Star schema part 2- Defining a reference and mapping away duplicate records
As has been seen in part one, the star schema block can be used directly with data sets to perform a simple star schema join. In this section we will show how by first preparing the reference using the Reference and the Deduplicate blocks, the star schema can be even more useful.
Duplicate records- Duplicate keys vs Duplicate reference members
When talking about duplicate data, there are two key types. They are both duplicates, but they require different approaches and are dealt with in different blocks within Datamartist.
Duplicate keys occur when two rows in the table try to use the same unique identifier. For example, if two rows in a data set both try to use the customer_ID "564" then this is a case of a duplicate key. A field that is meant to be unique is not.
Duplicate references occur when two rows in the table are fine in terms of the unique identifier, but refer to the same real world thing.

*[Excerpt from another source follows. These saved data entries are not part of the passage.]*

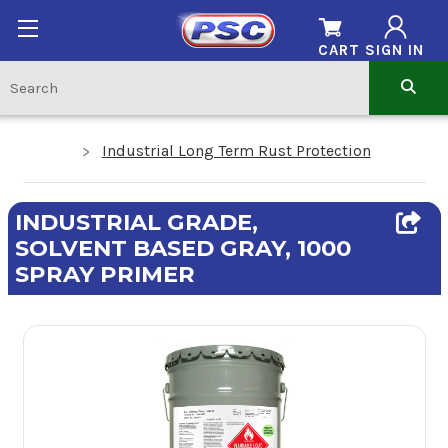
CART
SIGN IN
Industrial Long Term Rust Protection
INDUSTRIAL GRADE,
SOLVENT BASED GRAY, 1000
SPRAY PRIMER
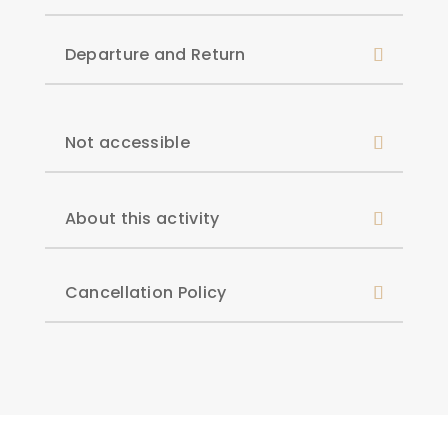
Departure and Return
Not accessible
About this activity
Cancellation Policy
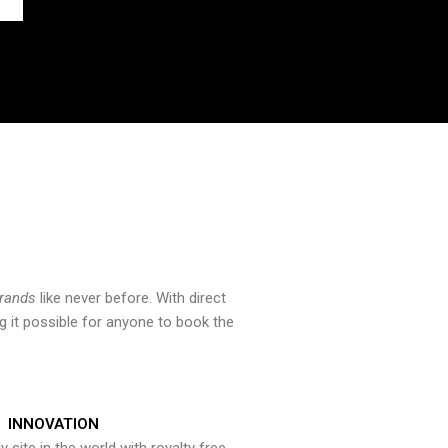
brands
like never before. With direct
 it possible for anyone to book the
INNOVATION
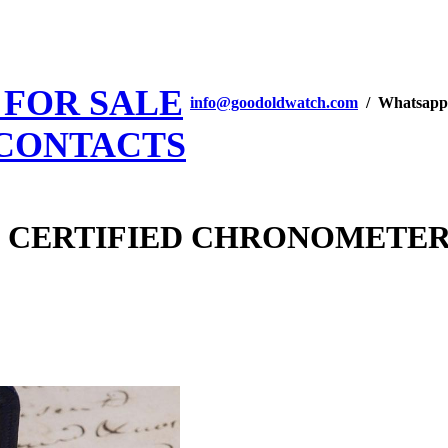
 FOR SALE
info@goodoldwatch.com
/ Whatsapp
CONTACTS
ry CERTIFIED CHRONOMETER 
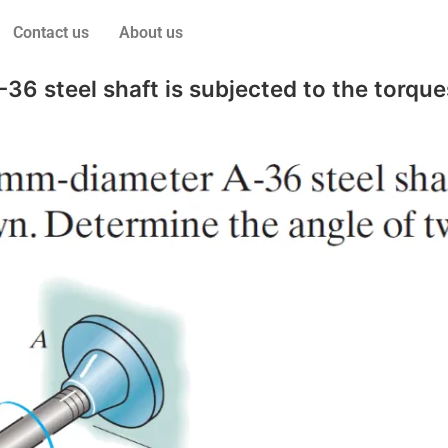
Contact us
About us
 steel shaft is subjected to the torque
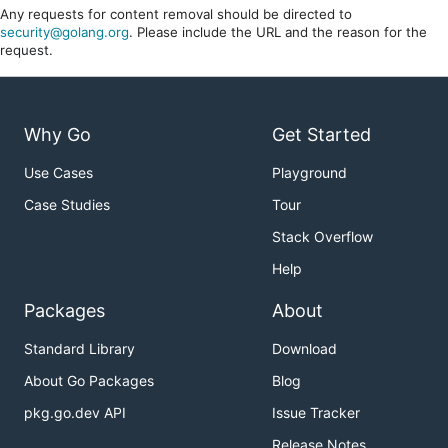
Any requests for content removal should be directed to
security@golang.org
. Please include the URL and the reason for the
request.
Why Go
Get Started
Use Cases
Playground
Case Studies
Tour
Stack Overflow
Help
Packages
About
Standard Library
Download
About Go Packages
Blog
pkg.go.dev API
Issue Tracker
Release Notes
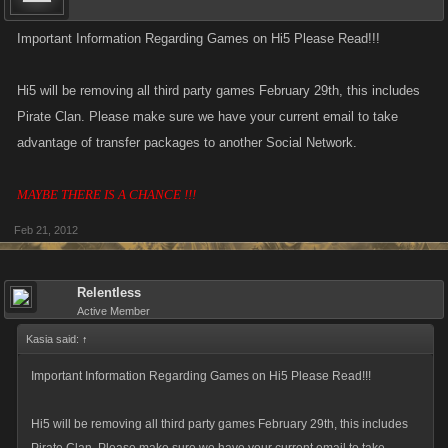
Important Information Regarding Games on Hi5 Please Read!!!
Hi5 will be removing all third party games February 29th, this includes
Pirate Clan. Please make sure we have your current email to take
advantage of transfer packages to another Social Network.
MAYBE THERE IS A CHANCE !!!
Feb 21, 2012
Relentless
Active Member
Kasia said:
↑
Important Information Regarding Games on Hi5 Please Read!!!
Hi5 will be removing all third party games February 29th, this includes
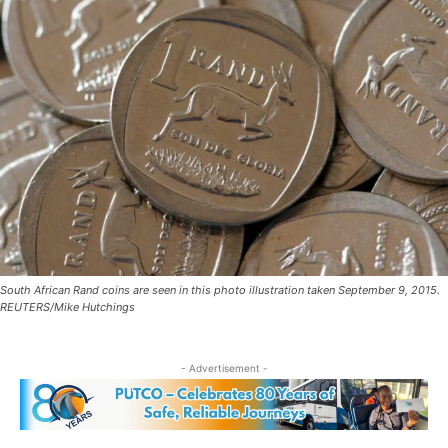
South African Rand coins are seen in this photo illustration taken September 9, 2015.
REUTERS/Mike Hutchings
- Advertisement -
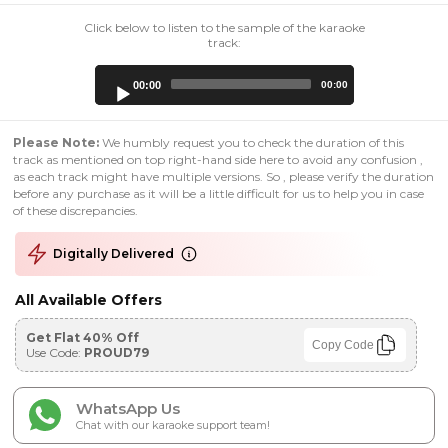
Click below to listen to the sample of the karaoke
track:
Audio
00:00
00:00
Player
Please Note:
We humbly request you to check the duration of this
track as mentioned on top right-hand side here to avoid any confusion ,
as each track might have multiple versions. So , please verify the duration
before any purchase as it will be a little difficult for us to help you in case
of these discrepancies.
Digitally Delivered
All Available Offers
Get Flat 40% Off
Copy Code
Use Code:
PROUD79
WhatsApp Us
Chat with our karaoke support team!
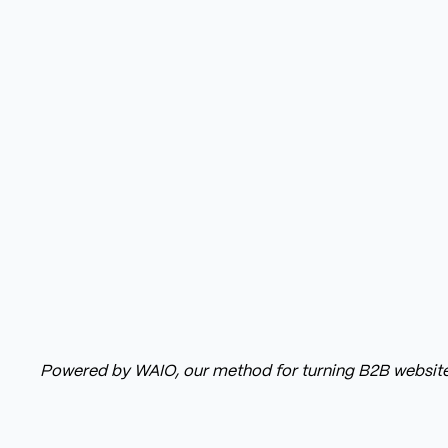
Powered by WAIO, our method for turning B2B website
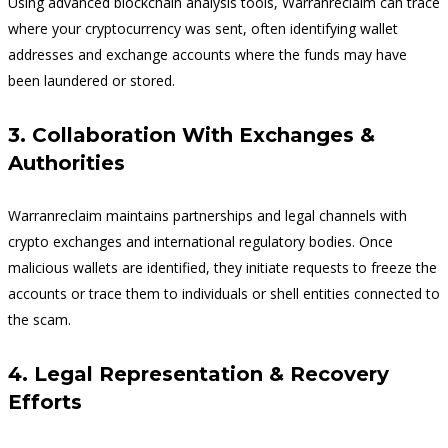
Using advanced blockchain analysis tools, Warranreclaim can trace
where your cryptocurrency was sent, often identifying wallet
addresses and exchange accounts where the funds may have
been laundered or stored.
3. Collaboration With Exchanges &
Authorities
Warranreclaim maintains partnerships and legal channels with
crypto exchanges and international regulatory bodies. Once
malicious wallets are identified, they initiate requests to freeze the
accounts or trace them to individuals or shell entities connected to
the scam.
4. Legal Representation & Recovery
Efforts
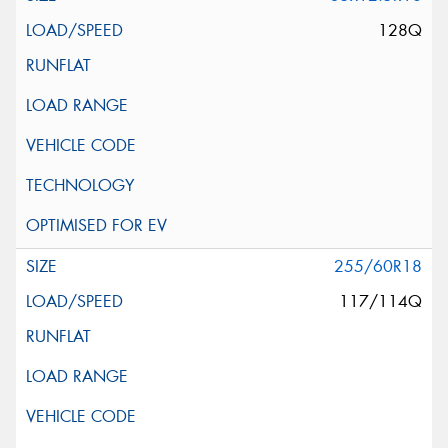
128Q
255/60R18
117/114Q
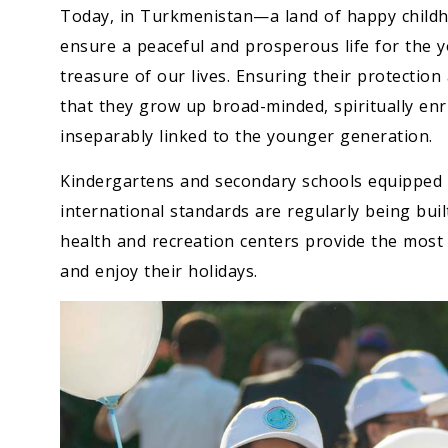
Today, in Turkmenistan—a land of happy childh
ensure a peaceful and prosperous life for the 
treasure of our lives. Ensuring their protection 
that they grow up broad-minded, spiritually enri
inseparably linked to the younger generation.
Kindergartens and secondary schools equipped 
international standards are regularly being bui
health and recreation centers provide the most
and enjoy their holidays.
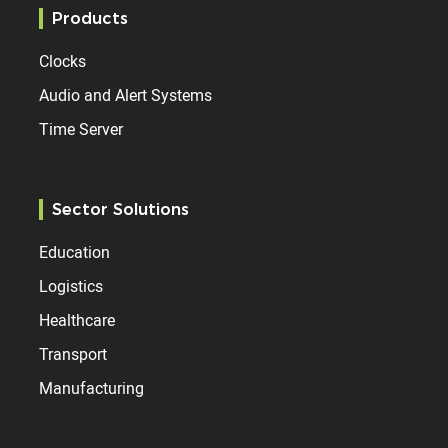
Products
Clocks
Audio and Alert Systems
Time Server
Sector Solutions
Education
Logistics
Healthcare
Transport
Manufacturing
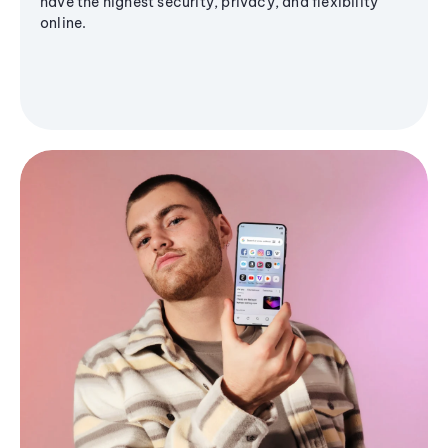
have the highest security, privacy, and flexibility
online.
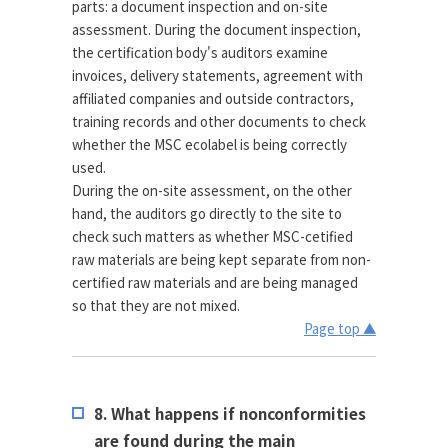
parts: a document inspection and on-site
assessment. During the document inspection,
the certification body's auditors examine
invoices, delivery statements, agreement with
affiliated companies and outside contractors,
training records and other documents to check
whether the MSC ecolabel is being correctly
used.
During the on-site assessment, on the other
hand, the auditors go directly to the site to
check such matters as whether MSC-cetified
raw materials are being kept separate from non-
certified raw materials and are being managed
so that they are not mixed.
Page top ▲
8. What happens if nonconformities
are found during the main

Staying with the customer example, if both customer_ID 564 AND customer_ID 789 refer to the same customer, we have a duplicate reference. In terms of the database there is no issue, since each key has a unique value- but from an analysis point of view, clearly we don't want to see the data for a single customer split between two keys- and by having two records we can have issues such as conflicting mailing addresses, multiple credit scores etc.
Datamartist can resolve both types of duplicates, and in fact must resolve them in order- first the duplicate keys must be resolved, then it is possible to identify and map away any duplicate reference.
The reference block
The reference block is used to create a reference set of data- a reference set is a set that has a unique key defined. The reference block itself allows the user to determine which keys are unique, and to pick one or more columns that will uniquely identify the reference.
Lets look at a first example of US cities. We'll load in the US city census text file, and connect a reference block to its output.
When we edit the reference block, we can select which column we want to use as a key, and the result of this selection is immediately shown. In this case, if we select only the city column as a key, we will find that that there are a number of duplicates (since cities of the same name exist in different states.) These duplicates are shown to use in the preview pane.
If we then add the STATE column to the key selection, we see that the selected key is now unique.
Mapping away duplicate reference
Once we have established a reference using a reference block, it is possible to use a deduplication block to map away duplicate references. If we look at an example of a customer list where we have multiple records for the same customer- we can map away these duplicates by first connecting the customer list to a reference block, and establishing the key- In this case simply the CUSTOMER_ID field.
Then by editing the deduplication block configuration, we find that we can filter, and sort the records to find duplicates. We first establish which of the duplicate records we want to declare is the "master" record, and then we map all the other duplicates to this record. Now, when the result of this deduplication block is fed into a star schema block, the resulting join will be between the fact table and the master record whenever one of the duplicate keys is found in the fact table.